Existe en el mundo un país pobre en recursos, pero también lleno de vida. Se encuentra en la zona cálida del continente africano, pues es un territorio árido en su mayoría. No obstante, en senderos donde la altitud es mayor, predominan matorrales y árboles propios de la sabana.

Cada verano, el calor vence al reino vegetal, dejándolo seco como la paja. Pero la lluvia se apiada de él y, gracias a su líquido vital, éste vuelve a surgir.

La mano artística de la Naturaleza desató, hace muchos años ya, la variedad en todo su esplendor.

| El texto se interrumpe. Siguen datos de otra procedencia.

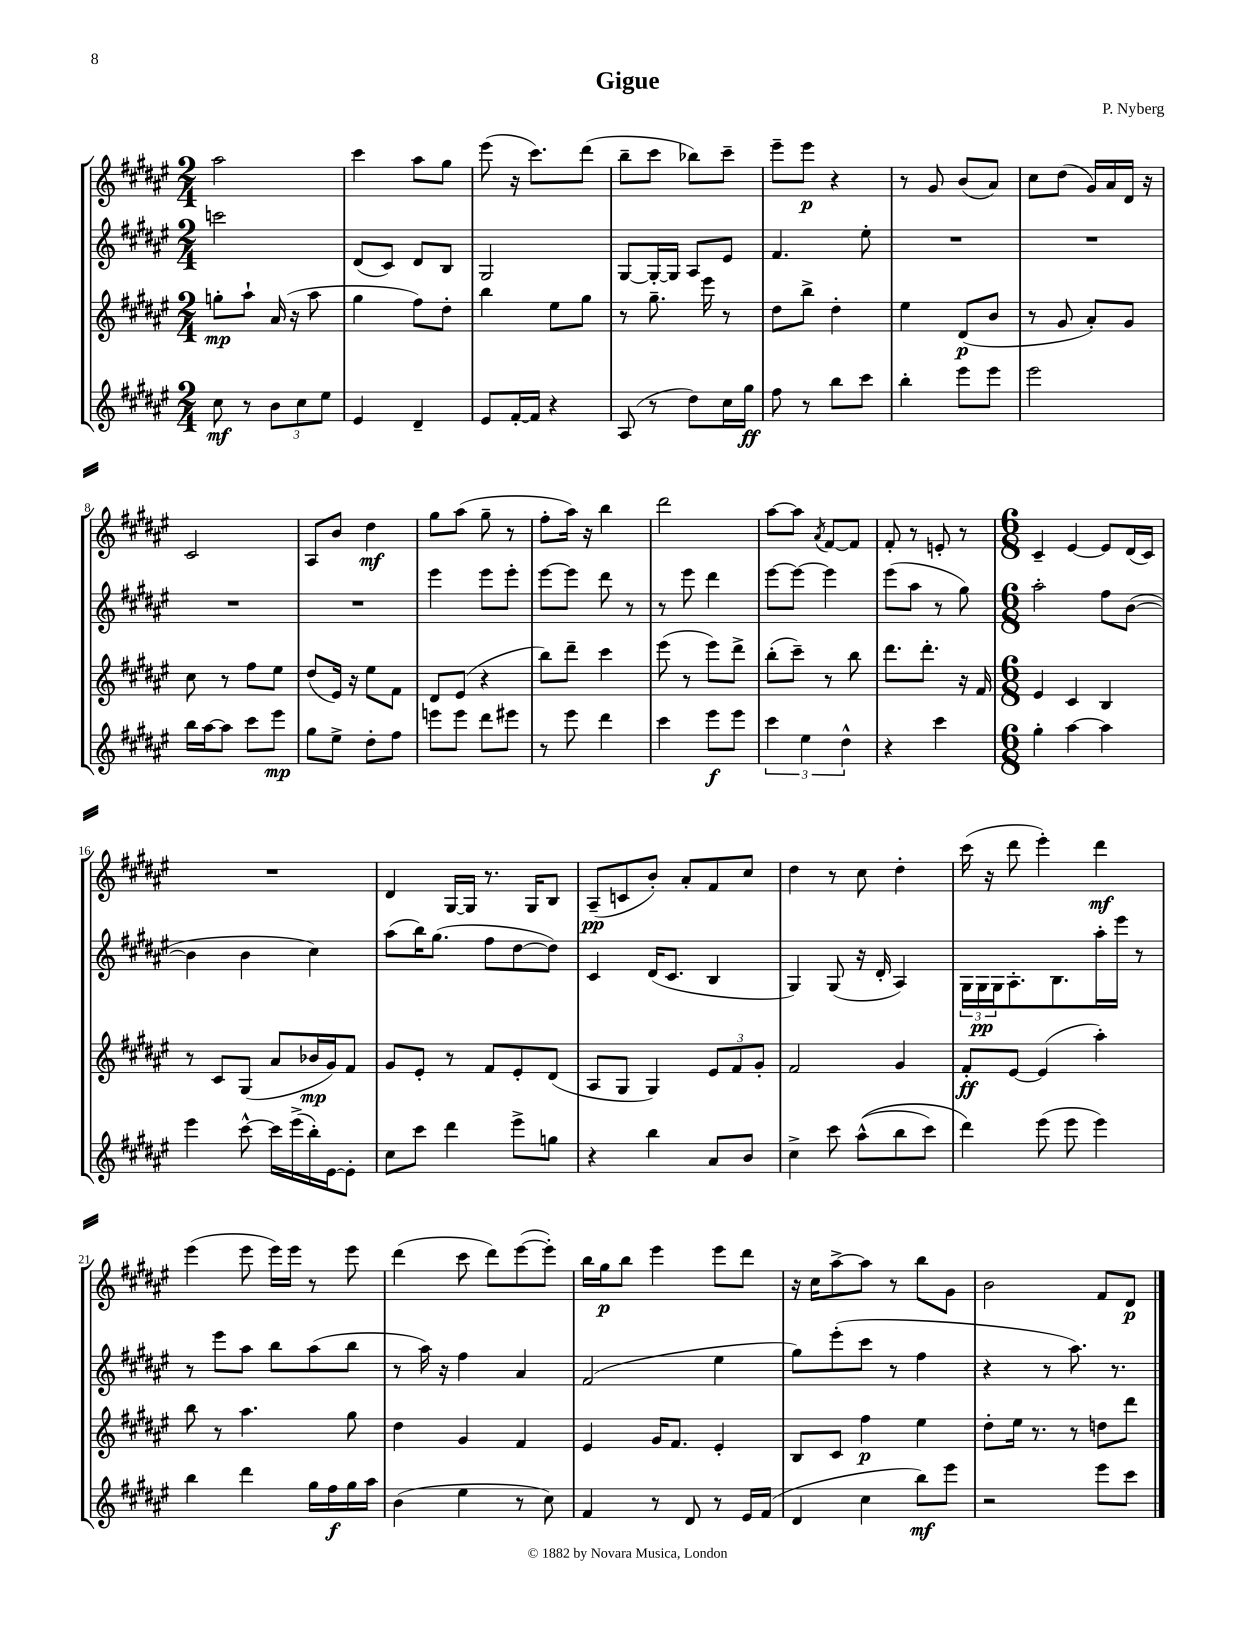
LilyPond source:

Las tierras de ese país se muestran coronadas de macizos, además de hacer su presencia pantanos de aguas salobres. En algunas zonas deshabitadas, la sal llegó a cristalizarse tanto que, a ojos del ser humano, hace imaginar que el suelo está decorado con flores de tamaño colosal.

Las gentes de ese extenso lugar viven, en gran parte, de lo que les brinda la tierra. Todos o muchos de ellos reciben muy poco dinero al día, lo que impide que puedan alimentar en condiciones a sus familias. Desafortunadamente, ése no es el único problema que sufren. Las enfermedades son otro mal que acaba con sus vidas, sin distinguir sexo ni edad.

Ese país, hermoso y triste a la vez, es Etiopía. Como un reloj de arena, el transcurso del tiempo no perdona a la gente que lo habita. Sin embargo, gracias a la ayuda recibida del exterior, subsiste aunque sea con la fatídica cuenta atrás de la miseria; es una maldición que llevan a cuestas.

El día que Etiopía no reciba ese empujón que da la vuelta al reloj de arena, los efectos serán nefastos. ¿Vamos a permitir que, igual que un niño huérfano, sin nadie que le ayude, se hunda en la miseria?